To my brothers and sisters-in-arms who “walked the walk” to serve our great country, I extend my deepest gratitude. To the United States Marine Corps, happy birthday and a Chesty Puller-sized “oo-rah!”

Recently, first responders — police officers, firefighters and paramedics — have been honorably recognized in the aftermath of senseless violence.

I would like to recognize a first responder who embodies the spirit of selfless service to God, country, family and community. What type of first responder is James T. “Carp” Carpenter? All of them. He is a combat-wounded Marine, having served in Desert Storm and Operation Iraqi Freedom, a Clark County Fire Department fire investigator and former firefighter/paramedic, a part-time municipal court marshal and a former police officer.

I met Carp over 10 years ago when I was a sergeant with the Boulder City Police Department. I was at my desk when he made a remarkable first impression. The first thing I noticed about this Marine staff sergeant in an impeccable uniform was his rows of ribbons, which included a Purple Heart and two awards of the Combat Action Ribbon.

Carp, a Clark County firefighter/paramedic at the time, was there as a Marine reservist seeking my support for a transition assistance program for Marines. I was glad to help.

We became friends, and I eventually recruited him for the Boulder City reserve police officer program. He graduated from the BCPD Law Enforcement Academy in 2008 and became a welcome addition to the department as a part-time police officer.

Carp sought out additional training and education, often on his own time and own expense, and eventually became a part-time fire investigator for the police department. Carp continued his quest for excellence and studied rigorously for a full-time fire investigator position with the Clark County Fire Department. His diligence and persistence paid off, and he was promoted from firefighter/paramedic to fire investigator in 2012.

Carp has been involved in investigating hundreds of fire-related incidents. One notable case occurred at the Prince and Princess Pet Boutique in Las Vegas during the early morning hours of Jan. 27, 2014. The 35-year-old owner and her 28-year-old boyfriend set fire to the business for insurance money because the owner and her husband were having financial difficulties.

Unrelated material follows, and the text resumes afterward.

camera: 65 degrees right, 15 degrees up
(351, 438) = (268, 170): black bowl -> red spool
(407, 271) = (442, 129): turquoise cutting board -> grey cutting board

Fortunately, the sprinkler system worked and saved the 27 four-footed residents from injury or worse. Carp, as with all of us animal lovers, couldn’t understand why someone would set fire knowing pets would die. The multiagency teamwork resulted in obtaining solid evidence. The owner and her boyfriend both pled guilty to arson and animal cruelty charges and were sent to prison.

Carp has given much of himself to the community; he is a bone marrow platelet donor. He obtained his private pilot’s license over 20 years ago and shortly thereafter assisted The Flying Doctors of Mercy in Mexico. Carp passes along his knowledge and experience as an instructor for the Silver State Law Enforcement Academy.

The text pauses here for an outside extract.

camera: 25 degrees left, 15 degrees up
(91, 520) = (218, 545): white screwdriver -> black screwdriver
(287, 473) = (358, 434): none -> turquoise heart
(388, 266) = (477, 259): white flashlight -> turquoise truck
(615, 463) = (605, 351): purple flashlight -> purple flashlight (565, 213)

In addition to his 23-year career with the Clark County Fire Department, Carp is a rancher and a farmer with two horses, four goats, 30 chickens, six ducks, two geese and four beehives. Carp and Tonya, his bride of over 22 years, have four children and two grandchildren.

Last week, Carp passed on his legacy of service to his son-in-law, Mason Martin, 35, when he pinned on his badge after Martin’s graduation from the Las Vegas Fire and Rescue Recruit Academy.

Tonya Carpenter said, “My husband is a very driven man who has often put others’ safety and well-being above his own.

It’s the kind of thing that could frustrate a wife who worries about the man she loves, but for me, it is one of the qualities I most admire about him.”

The American writer Elbert Hubbard (1859-1915) said, “God will not look you over for medals, degrees or diplomas, but for scars.”

This week, as you celebrate the Marine Corps birthday and Veterans Day, say a prayer of thanks for veterans such as James Todd Carpenter and their families.